SEASON 18 REVIEW: “The Leisure Hive”

My Season 18 boxset has arrived, and with it a new series of reviews! Join me as I journey into uncharted territory and watch and review Tom Baker’s final season as the Fourth Doctor. First up: “The Leisure Hive”.

Right from the opening scene, a seemingly-endless pan over Brighton Beach, I knew this story was to be a special one, at least on a visual level. From the wonderfully-shot model of the Leisure Hive itself, to the special effects of the Tachyon Recreation Generator machine, Lovett Bickford has made this episode look dynamic, modern and sleek. Along with the upscaled quality of the BluRay, his direction renders The Leisure Hive an absolutely stunning watch.

The story itself deals with the rather gritty themes of nuclear war and extinction, as well as explaining to the uninitiated the concept of the tachyon. All of this seriousness is complemented by a great sense of fun, however, with some comedic moments peppered throughout the story which bring it to life.

Tom Baker and Lalla Ward are on top form, though I felt them to be a little underused in this episode. The dourness often ascribed to the Fourth Doctor in this season is indeed present, but I feel that this didn’t harm the story in any way, and the character still got to express some of his trademark goofiness in some scenes. Romana, I feel, was reduced to the role of the stereotypical companion here, asking questions and running about, but she does get to shine in a few scenes, particularly those where she’s working on the Generator with Nigel Lambert‘s Hardin.

The guest characters are all well-played, with Adrienne Corri‘s Mena and David Haig‘s Pangol proving particularly impressive.
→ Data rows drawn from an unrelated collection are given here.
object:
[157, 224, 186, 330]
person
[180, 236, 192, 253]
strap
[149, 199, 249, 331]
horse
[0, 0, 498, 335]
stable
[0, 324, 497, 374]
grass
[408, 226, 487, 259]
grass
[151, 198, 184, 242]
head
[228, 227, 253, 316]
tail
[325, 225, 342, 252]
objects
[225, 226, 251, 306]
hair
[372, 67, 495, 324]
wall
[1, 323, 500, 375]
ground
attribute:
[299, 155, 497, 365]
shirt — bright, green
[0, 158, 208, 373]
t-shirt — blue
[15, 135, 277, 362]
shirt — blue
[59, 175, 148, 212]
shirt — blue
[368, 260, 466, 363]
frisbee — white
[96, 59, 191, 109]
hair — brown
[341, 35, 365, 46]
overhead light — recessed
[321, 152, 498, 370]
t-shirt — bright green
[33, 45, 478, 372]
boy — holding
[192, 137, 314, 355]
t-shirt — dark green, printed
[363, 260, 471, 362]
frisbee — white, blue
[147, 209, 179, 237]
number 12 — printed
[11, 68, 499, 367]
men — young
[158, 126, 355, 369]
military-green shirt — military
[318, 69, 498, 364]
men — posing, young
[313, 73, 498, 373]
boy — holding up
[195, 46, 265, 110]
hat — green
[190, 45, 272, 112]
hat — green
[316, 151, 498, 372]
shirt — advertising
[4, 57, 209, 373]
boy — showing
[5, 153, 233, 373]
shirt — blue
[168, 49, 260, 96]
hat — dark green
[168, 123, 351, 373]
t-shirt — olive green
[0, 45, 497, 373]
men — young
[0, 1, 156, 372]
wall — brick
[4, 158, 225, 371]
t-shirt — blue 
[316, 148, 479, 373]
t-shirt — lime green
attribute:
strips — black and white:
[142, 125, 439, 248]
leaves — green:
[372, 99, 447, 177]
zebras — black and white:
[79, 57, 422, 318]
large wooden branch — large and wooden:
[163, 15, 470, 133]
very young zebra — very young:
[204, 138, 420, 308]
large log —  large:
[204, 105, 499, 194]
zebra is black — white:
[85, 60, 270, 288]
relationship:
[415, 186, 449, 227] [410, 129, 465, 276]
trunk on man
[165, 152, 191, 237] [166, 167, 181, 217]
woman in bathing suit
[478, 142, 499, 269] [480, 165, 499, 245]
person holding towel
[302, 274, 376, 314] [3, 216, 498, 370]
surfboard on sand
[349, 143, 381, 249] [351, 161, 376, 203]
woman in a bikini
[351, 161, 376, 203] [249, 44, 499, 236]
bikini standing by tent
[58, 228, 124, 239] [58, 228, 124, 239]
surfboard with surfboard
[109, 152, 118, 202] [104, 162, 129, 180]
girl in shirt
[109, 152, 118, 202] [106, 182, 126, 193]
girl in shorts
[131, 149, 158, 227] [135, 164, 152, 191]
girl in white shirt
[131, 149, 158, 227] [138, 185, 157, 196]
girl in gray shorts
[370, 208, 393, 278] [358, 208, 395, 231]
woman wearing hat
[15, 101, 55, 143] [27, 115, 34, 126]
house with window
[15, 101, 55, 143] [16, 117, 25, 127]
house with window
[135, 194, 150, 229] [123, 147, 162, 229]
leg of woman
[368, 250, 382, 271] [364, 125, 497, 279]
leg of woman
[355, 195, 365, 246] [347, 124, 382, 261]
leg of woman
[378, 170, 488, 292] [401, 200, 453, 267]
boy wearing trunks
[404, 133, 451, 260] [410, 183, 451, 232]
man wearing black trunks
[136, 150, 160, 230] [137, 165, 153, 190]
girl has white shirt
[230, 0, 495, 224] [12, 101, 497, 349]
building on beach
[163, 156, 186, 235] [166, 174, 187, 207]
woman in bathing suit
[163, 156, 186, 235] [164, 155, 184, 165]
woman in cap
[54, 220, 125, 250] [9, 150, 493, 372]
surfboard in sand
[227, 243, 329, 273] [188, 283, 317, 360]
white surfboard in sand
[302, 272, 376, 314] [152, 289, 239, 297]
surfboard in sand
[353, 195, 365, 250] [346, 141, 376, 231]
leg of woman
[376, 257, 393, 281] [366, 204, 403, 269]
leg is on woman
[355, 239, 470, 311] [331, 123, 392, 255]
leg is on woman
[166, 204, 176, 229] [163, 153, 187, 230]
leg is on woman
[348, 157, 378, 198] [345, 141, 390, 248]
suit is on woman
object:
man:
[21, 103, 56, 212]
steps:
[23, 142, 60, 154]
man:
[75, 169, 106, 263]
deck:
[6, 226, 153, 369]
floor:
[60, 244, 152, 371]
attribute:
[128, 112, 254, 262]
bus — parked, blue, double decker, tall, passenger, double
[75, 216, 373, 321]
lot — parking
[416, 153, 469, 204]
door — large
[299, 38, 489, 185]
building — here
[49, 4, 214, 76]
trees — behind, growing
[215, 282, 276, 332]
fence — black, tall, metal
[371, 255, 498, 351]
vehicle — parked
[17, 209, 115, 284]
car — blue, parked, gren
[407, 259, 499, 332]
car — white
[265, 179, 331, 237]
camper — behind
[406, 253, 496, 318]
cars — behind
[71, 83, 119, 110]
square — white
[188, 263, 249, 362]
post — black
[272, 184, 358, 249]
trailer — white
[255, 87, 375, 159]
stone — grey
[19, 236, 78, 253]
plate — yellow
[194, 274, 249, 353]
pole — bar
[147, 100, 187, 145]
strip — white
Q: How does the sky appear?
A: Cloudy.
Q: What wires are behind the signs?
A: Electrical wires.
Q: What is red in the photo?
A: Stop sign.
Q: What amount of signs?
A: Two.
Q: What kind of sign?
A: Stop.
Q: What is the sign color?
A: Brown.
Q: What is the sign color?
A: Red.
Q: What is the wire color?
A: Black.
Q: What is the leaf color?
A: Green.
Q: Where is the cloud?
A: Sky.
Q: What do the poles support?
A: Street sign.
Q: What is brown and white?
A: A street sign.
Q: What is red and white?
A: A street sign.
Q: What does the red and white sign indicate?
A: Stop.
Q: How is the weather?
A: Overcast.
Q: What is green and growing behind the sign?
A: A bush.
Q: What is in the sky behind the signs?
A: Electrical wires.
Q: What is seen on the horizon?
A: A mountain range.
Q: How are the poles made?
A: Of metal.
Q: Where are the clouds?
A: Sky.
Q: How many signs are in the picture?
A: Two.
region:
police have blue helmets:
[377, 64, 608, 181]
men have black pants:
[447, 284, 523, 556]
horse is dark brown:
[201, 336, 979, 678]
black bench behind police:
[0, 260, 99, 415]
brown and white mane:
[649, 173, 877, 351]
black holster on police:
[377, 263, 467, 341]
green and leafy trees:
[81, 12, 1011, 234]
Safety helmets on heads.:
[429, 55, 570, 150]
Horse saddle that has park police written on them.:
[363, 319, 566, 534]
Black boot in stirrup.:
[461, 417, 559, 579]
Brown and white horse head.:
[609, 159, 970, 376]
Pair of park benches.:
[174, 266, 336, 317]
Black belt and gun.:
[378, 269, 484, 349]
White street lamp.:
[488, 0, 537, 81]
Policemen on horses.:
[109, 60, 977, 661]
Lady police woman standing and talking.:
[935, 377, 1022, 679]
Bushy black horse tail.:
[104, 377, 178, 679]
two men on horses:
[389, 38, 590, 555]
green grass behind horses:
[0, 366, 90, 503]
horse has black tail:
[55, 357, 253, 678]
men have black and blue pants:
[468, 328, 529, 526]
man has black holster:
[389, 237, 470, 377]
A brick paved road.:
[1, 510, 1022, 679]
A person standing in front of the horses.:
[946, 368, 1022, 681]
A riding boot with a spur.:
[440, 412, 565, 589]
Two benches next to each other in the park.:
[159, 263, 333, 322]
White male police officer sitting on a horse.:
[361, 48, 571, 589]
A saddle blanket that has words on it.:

Their performances amplify the strong worldbuilding writer David Fisher gives to the Argolin people and their world, elevating them beyond the usual Classic Who alien.

What lets this story down most is the Foamasi. While, conceptually, they’re a great idea (intelligent lizards who aren’t stereotypical villains), I felt that the execution was incredibly lacking. In contrast with the stunning design of the Argolins, the Foamasi suits are cumbersome and clearly just costumes. Furthermore, the notion that these bulky things can disguise themselves as humans is absolutely ridiculous!


A great start to a new era of Doctor Who, combining hard science with a sense of playfulness. The design elements and direction are wonderful, but the story is let down by its sidelining of the regulars and the realisation of the Foamasi.